> Exercise
Give an exact reproduction of all the lines in the listing.
#### Records for this task
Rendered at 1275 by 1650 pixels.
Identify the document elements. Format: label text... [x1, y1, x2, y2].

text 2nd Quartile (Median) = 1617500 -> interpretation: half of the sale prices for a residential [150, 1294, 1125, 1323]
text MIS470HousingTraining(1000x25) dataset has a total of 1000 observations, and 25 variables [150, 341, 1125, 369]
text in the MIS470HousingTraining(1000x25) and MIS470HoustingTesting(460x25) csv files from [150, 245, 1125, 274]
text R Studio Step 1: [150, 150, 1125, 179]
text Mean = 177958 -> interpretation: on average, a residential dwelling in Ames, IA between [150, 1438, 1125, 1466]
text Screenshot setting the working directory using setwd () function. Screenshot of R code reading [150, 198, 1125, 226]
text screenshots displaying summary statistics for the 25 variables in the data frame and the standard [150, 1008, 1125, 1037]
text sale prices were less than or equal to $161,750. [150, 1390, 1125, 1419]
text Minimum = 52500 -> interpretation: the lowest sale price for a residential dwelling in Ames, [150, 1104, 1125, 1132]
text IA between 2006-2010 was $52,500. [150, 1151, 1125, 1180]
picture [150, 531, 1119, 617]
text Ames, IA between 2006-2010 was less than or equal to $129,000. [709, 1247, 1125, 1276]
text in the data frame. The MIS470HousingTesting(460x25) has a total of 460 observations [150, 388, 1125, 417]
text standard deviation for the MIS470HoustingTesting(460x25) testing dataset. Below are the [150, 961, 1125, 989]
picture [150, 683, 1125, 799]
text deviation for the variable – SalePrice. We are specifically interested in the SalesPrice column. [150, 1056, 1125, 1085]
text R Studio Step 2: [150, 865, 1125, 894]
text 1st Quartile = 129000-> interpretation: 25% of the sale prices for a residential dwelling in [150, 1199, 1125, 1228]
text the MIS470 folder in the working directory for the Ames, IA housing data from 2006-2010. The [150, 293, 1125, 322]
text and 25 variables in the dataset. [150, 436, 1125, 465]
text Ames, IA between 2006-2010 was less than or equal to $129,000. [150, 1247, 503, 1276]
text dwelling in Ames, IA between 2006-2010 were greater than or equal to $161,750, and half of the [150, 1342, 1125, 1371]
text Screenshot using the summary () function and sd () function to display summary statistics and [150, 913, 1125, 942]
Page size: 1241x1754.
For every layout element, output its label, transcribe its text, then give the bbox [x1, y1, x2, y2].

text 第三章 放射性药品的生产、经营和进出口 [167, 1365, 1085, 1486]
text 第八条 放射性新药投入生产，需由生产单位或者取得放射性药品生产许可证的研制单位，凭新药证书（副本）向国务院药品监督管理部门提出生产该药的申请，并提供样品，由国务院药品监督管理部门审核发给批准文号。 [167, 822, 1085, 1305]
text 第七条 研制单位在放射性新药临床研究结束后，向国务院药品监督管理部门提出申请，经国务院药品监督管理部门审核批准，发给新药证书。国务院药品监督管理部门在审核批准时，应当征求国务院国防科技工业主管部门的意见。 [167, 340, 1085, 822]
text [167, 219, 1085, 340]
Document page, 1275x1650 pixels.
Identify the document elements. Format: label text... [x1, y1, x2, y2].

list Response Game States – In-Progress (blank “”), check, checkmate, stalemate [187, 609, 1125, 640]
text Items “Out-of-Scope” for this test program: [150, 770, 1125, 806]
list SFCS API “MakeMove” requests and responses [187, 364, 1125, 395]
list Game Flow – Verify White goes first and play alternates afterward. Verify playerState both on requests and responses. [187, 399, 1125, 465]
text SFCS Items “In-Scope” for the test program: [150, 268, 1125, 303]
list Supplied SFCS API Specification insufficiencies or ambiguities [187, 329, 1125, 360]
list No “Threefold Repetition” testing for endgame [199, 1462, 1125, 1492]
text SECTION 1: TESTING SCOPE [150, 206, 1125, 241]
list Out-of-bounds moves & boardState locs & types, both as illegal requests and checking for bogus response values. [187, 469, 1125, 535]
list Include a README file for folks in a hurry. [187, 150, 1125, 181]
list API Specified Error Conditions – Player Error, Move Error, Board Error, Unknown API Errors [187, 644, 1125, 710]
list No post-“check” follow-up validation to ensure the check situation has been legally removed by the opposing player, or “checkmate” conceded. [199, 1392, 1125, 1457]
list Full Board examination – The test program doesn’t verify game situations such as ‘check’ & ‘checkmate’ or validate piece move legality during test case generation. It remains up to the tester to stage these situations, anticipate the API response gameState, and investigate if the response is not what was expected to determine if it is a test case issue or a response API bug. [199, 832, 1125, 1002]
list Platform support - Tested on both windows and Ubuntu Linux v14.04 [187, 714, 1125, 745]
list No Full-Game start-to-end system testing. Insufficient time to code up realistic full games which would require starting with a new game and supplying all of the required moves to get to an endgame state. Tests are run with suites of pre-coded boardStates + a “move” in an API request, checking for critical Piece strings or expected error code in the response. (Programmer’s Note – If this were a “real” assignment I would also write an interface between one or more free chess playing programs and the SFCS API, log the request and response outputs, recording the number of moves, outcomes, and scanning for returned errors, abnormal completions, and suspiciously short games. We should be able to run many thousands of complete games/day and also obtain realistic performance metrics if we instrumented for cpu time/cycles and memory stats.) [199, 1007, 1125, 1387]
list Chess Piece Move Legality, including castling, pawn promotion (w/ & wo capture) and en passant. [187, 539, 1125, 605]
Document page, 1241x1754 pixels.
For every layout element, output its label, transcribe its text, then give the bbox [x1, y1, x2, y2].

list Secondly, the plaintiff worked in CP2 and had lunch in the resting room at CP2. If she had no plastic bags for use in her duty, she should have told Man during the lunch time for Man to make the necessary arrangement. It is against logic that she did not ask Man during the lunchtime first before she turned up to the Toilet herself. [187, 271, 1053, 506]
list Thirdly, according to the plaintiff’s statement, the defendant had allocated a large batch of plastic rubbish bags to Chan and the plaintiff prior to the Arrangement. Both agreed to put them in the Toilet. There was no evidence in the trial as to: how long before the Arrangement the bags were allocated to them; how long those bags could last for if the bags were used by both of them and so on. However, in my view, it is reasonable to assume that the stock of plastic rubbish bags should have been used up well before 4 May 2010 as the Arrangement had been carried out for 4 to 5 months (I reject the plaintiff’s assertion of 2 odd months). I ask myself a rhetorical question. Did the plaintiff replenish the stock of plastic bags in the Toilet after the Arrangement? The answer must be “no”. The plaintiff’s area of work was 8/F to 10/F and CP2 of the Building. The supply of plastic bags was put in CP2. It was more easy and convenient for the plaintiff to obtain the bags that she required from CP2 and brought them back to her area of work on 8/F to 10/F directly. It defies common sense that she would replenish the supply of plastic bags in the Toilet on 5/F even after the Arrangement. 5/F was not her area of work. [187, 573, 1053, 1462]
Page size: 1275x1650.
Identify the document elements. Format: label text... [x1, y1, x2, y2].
########
> Answer for this exercise
Rendered at 1275 by 1650 pixels.
Identify the document elements. Format: label text... [x1, y1, x2, y2].

text 2nd Quartile (Median) = 1617500 -> interpretation: half of the sale prices for a residential [150, 1294, 1125, 1323]
text MIS470HousingTraining(1000x25) dataset has a total of 1000 observations, and 25 variables [150, 341, 1125, 369]
text in the MIS470HousingTraining(1000x25) and MIS470HoustingTesting(460x25) csv files from [150, 245, 1125, 274]
text R Studio Step 1: [150, 150, 1125, 179]
text Mean = 177958 -> interpretation: on average, a residential dwelling in Ames, IA between [150, 1438, 1125, 1466]
text Screenshot setting the working directory using setwd () function. Screenshot of R code reading [150, 198, 1125, 226]
text screenshots displaying summary statistics for the 25 variables in the data frame and the standard [150, 1008, 1125, 1037]
text sale prices were less than or equal to $161,750. [150, 1390, 1125, 1419]
text Minimum = 52500 -> interpretation: the lowest sale price for a residential dwelling in Ames, [150, 1104, 1125, 1132]
text IA between 2006-2010 was $52,500. [150, 1151, 1125, 1180]
picture [150, 531, 1119, 617]
text Ames, IA between 2006-2010 was less than or equal to $129,000. [709, 1247, 1125, 1276]
text in the data frame. The MIS470HousingTesting(460x25) has a total of 460 observations [150, 388, 1125, 417]
text standard deviation for the MIS470HoustingTesting(460x25) testing dataset. Below are the [150, 961, 1125, 989]
picture [150, 683, 1125, 799]
text deviation for the variable – SalePrice. We are specifically interested in the SalesPrice column. [150, 1056, 1125, 1085]
text R Studio Step 2: [150, 865, 1125, 894]
text 1st Quartile = 129000-> interpretation: 25% of the sale prices for a residential dwelling in [150, 1199, 1125, 1228]
text the MIS470 folder in the working directory for the Ames, IA housing data from 2006-2010. The [150, 293, 1125, 322]
text and 25 variables in the dataset. [150, 436, 1125, 465]
text Ames, IA between 2006-2010 was less than or equal to $129,000. [150, 1247, 503, 1276]
text dwelling in Ames, IA between 2006-2010 were greater than or equal to $161,750, and half of the [150, 1342, 1125, 1371]
text Screenshot using the summary () function and sd () function to display summary statistics and [150, 913, 1125, 942]
Page size: 1241x1754.
For every layout element, output its label, transcribe its text, then give the bbox [x1, y1, x2, y2].

text 第三章 放射性药品的生产、经营和进出口 [167, 1365, 1085, 1486]
text 第八条 放射性新药投入生产，需由生产单位或者取得放射性药品生产许可证的研制单位，凭新药证书（副本）向国务院药品监督管理部门提出生产该药的申请，并提供样品，由国务院药品监督管理部门审核发给批准文号。 [167, 822, 1085, 1305]
text 第七条 研制单位在放射性新药临床研究结束后，向国务院药品监督管理部门提出申请，经国务院药品监督管理部门审核批准，发给新药证书。国务院药品监督管理部门在审核批准时，应当征求国务院国防科技工业主管部门的意见。 [167, 340, 1085, 822]
text [167, 219, 1085, 340]
Document page, 1275x1650 pixels.
Identify the document elements. Format: label text... [x1, y1, x2, y2].

list Response Game States – In-Progress (blank “”), check, checkmate, stalemate [187, 609, 1125, 640]
text Items “Out-of-Scope” for this test program: [150, 770, 1125, 806]
list SFCS API “MakeMove” requests and responses [187, 364, 1125, 395]
list Game Flow – Verify White goes first and play alternates afterward. Verify playerState both on requests and responses. [187, 399, 1125, 465]
text SFCS Items “In-Scope” for the test program: [150, 268, 1125, 303]
list Supplied SFCS API Specification insufficiencies or ambiguities [187, 329, 1125, 360]
list No “Threefold Repetition” testing for endgame [199, 1462, 1125, 1492]
text SECTION 1: TESTING SCOPE [150, 206, 1125, 241]
list Out-of-bounds moves & boardState locs & types, both as illegal requests and checking for bogus response values. [187, 469, 1125, 535]
list Include a README file for folks in a hurry. [187, 150, 1125, 181]
list API Specified Error Conditions – Player Error, Move Error, Board Error, Unknown API Errors [187, 644, 1125, 710]
list No post-“check” follow-up validation to ensure the check situation has been legally removed by the opposing player, or “checkmate” conceded. [199, 1392, 1125, 1457]
list Full Board examination – The test program doesn’t verify game situations such as ‘check’ & ‘checkmate’ or validate piece move legality during test case generation. It remains up to the tester to stage these situations, anticipate the API response gameState, and investigate if the response is not what was expected to determine if it is a test case issue or a response API bug. [199, 832, 1125, 1002]
list Platform support - Tested on both windows and Ubuntu Linux v14.04 [187, 714, 1125, 745]
list No Full-Game start-to-end system testing. Insufficient time to code up realistic full games which would require starting with a new game and supplying all of the required moves to get to an endgame state. Tests are run with suites of pre-coded boardStates + a “move” in an API request, checking for critical Piece strings or expected error code in the response. (Programmer’s Note – If this were a “real” assignment I would also write an interface between one or more free chess playing programs and the SFCS API, log the request and response outputs, recording the number of moves, outcomes, and scanning for returned errors, abnormal completions, and suspiciously short games. We should be able to run many thousands of complete games/day and also obtain realistic performance metrics if we instrumented for cpu time/cycles and memory stats.) [199, 1007, 1125, 1387]
list Chess Piece Move Legality, including castling, pawn promotion (w/ & wo capture) and en passant. [187, 539, 1125, 605]
Document page, 1241x1754 pixels.
For every layout element, output its label, transcribe its text, then give the bbox [x1, y1, x2, y2].

list Secondly, the plaintiff worked in CP2 and had lunch in the resting room at CP2. If she had no plastic bags for use in her duty, she should have told Man during the lunch time for Man to make the necessary arrangement. It is against logic that she did not ask Man during the lunchtime first before she turned up to the Toilet herself. [187, 271, 1053, 506]
list Thirdly, according to the plaintiff’s statement, the defendant had allocated a large batch of plastic rubbish bags to Chan and the plaintiff prior to the Arrangement. Both agreed to put them in the Toilet. There was no evidence in the trial as to: how long before the Arrangement the bags were allocated to them; how long those bags could last for if the bags were used by both of them and so on. However, in my view, it is reasonable to assume that the stock of plastic rubbish bags should have been used up well before 4 May 2010 as the Arrangement had been carried out for 4 to 5 months (I reject the plaintiff’s assertion of 2 odd months). I ask myself a rhetorical question. Did the plaintiff replenish the stock of plastic bags in the Toilet after the Arrangement? The answer must be “no”. The plaintiff’s area of work was 8/F to 10/F and CP2 of the Building. The supply of plastic bags was put in CP2. It was more easy and convenient for the plaintiff to obtain the bags that she required from CP2 and brought them back to her area of work on 8/F to 10/F directly. It defies common sense that she would replenish the supply of plastic bags in the Toilet on 5/F even after the Arrangement. 5/F was not her area of work. [187, 573, 1053, 1462]
Page size: 1275x1650.
Identify the document elements. Format: label text... [x1, y1, x2, y2].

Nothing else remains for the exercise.